Barclays, Bank of America Merrill Lynch and Credit Suisse Securities (USA) LLC led the deal that was used to repay some non-extended term loan B debt due 2014, and refinance some 9¼% senior notes due 2015.

The company amended its existing credit facility to allow for the new term loan.

Pinnacle Foods is a Mountain Lakes, N.J.-based packaged food company.

SuperValu gets facility

SuperValu announced that it completed its $2.5 billion credit facility that includes an $850 million six-year covenant-light term loan (B1/BB-) and a $1.65 billion five-year ABL revolver, according to a news release.

Pricing on the term loan is Libor plus 675 bps with a 1.25% Libor floor, and it was sold at an original issue discount of 97. There is soft call protection of 102 in year one and 101 in year two.

During syndication, pricing on the term loan flexed up from Libor plus 625 bps, the discount widened to 96 from 98 and then tightened to its final level, the soft call protection was sweetened from just 101 in year one and the maturity was shortened from seven years.

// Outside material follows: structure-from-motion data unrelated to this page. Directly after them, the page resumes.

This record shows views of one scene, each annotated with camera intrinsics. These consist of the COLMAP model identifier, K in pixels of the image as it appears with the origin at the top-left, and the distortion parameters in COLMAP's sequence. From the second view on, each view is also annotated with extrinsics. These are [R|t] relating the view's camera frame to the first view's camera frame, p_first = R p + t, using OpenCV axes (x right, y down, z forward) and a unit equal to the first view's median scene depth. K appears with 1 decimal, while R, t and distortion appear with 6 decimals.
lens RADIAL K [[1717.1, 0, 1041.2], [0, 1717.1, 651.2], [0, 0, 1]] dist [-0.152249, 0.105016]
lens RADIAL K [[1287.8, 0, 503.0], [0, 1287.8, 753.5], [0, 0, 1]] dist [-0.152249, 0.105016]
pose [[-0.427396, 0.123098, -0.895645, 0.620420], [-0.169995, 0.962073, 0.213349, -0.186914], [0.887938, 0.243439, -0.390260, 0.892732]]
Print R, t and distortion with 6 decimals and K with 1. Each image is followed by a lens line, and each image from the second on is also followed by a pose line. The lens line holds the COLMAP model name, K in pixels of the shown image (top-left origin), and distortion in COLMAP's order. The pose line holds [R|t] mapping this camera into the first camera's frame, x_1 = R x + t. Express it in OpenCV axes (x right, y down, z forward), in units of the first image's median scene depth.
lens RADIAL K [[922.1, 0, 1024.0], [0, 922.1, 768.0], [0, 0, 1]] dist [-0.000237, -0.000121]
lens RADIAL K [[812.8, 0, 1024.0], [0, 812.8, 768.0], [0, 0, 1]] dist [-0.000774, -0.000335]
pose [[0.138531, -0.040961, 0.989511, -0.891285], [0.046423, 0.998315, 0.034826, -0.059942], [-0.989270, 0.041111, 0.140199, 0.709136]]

The revolver has pricing ranging from Libor plus 175 bps to 225 bps.

SuperValu lead banks

Credit Suisse Securities (USA) LLC and Barclays Capital Inc. acted as the bookrunners on SuperValu's term loan.

Wells Fargo Securities LLC, U.S. Bancorp Investments Inc., Barclays and Credit Suisse acted as the bookrunners on the revolver.

Proceeds were used to refinance a $1.5 billion revolver, a $574 million term loan B-2 and a $446 million term loan B-3.

SuperValu is an Eden Prairie, Minn.-based supermarket operator.